“I am the Market woman”

Posted by Daneilia Dwyer

“Paris marches, Nigeria burns” the Cape Times read on Monday after attacks last week on Charlie Hebdo news magazine led to solidarity marches in protest of the killings of twelve news employees.  Just three days later, 3 ten-year old girls bombed major markets in Potiskum and Baga, Nigeria, a cruelly construed attack by the terrorist organization, Boko Haram. These attacks resulted in more than 20 deaths in 3 days totaling 16 open market bombings and over 2,000 deaths in just 4 months.

Both countries are in a state fear for the loss of life and the suppression of their civil liberties—freedom of expression, religious and political autonomy and freedom from dictation by uncouth men. The US and Russia rushed to make statements of aide to France in supporting the nation. After six years, of Boko Haram terrorism in Nigeria, the UN and African Union (AU) have stepped in offering aide in the fight against the terrorist group.

It’s as if the outcry of the oppressed goes unheard until substantial numbers of individuals die. This repetitive cycle seems inherent to our global society, that human lives become the capital that merits action and response. This point did not come across so clearly until a recent conversation here in South Africa. It happened in a moment on our return from Robben Island.  I sat next to a man, formerly imprisoned on the Island, an ANC party member-turned-lawyer upon release, who simply identified as Victor. He spoke of his political imprisonment of over eighteen years from 1972 to 1991. I inquired of the charges brought against him and realized that I was seeing the other side of the coin as he made an explicit statement. He was responsible for the bombing of a train station in 1972 that killed over 26 people. I was stunned. “Both blacks and whites,” he said.  I pried further wanting to understand why he had done it? I logically understood the historical truth: militaristic action was the way to break the government; it was the only way to make them see that they were not right. Yet from the human, perspective, I sought his inner truth and asked him what could bring him to a place of diminishing his regard for human life enough to convince himself that it was necessary? He laughed, stopped and asked, “which newspaper are you?” And that made me laugh.

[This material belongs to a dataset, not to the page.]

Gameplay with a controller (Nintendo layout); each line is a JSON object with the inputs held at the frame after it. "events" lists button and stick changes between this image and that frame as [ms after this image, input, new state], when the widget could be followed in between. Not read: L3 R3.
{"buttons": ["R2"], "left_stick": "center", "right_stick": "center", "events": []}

He was slow to answer the question and after showing him that the camera around my neck was indeed a camera and not a recording device, he said “because we were dead.” “We were a people living in our own land and we were already dead.” And though I could not reconcile to agree with him, I understood what he meant.

These current events have made me realize the parallels to South Africa’s own fight in the name of freedom with what is needed for other countries. The ANC committed terroristic acts in the name of obtaining equal civil rights; they were on the right side of history. But groups like Boko Haram, remain on the opposite side of history.  I could not reconcile to agree Victor on taking human lives, but of what he spoke, I understood what he meant—the loss of lives substantiated global response.  It took years of militaristic acts, coupled with letters to the UN, individual governments, human rights organizations and countless other methods to compel the South African government to a place of compromise. It took a cooperative world effort. The same is needed in light of the events in Nigeria, quick and steady efforts to capture offenders in the early stages of terrorism not 6 years after establishment. An effort that when one individual attack such as the attack on Charlie Hebdo occurs, the world stands together to say “I am the market woman” killed in Potiskam or Baga as openly and emphatically  as they have said, “Je suis Charlie.”

Sources:
Fabricius, Peter. “UN, AU finally offer to help Nigeria combat Boko Haram.” The Cape Times [Cape Town] 13 Jan. 2015: 1-3. Print.

Olori, Toye, and Peter Fabricius. “Paris Marches, Nigeria Burns.” The Cape Times [Cape Town] 12 Jan. 2015: 1-3. Print.

Ross, Will. “Why Reporting on Boko Haram Is Hard.” BBC News Africa. BBC, 13 Jan. 2015. Web. 13 Jan. 2015.

Thomas, Leigh, and John Irish. “Charlie Hebdo Does It Again.” The Cape Times [Cape Town] 14 Jan. 2015: 1-3. Print.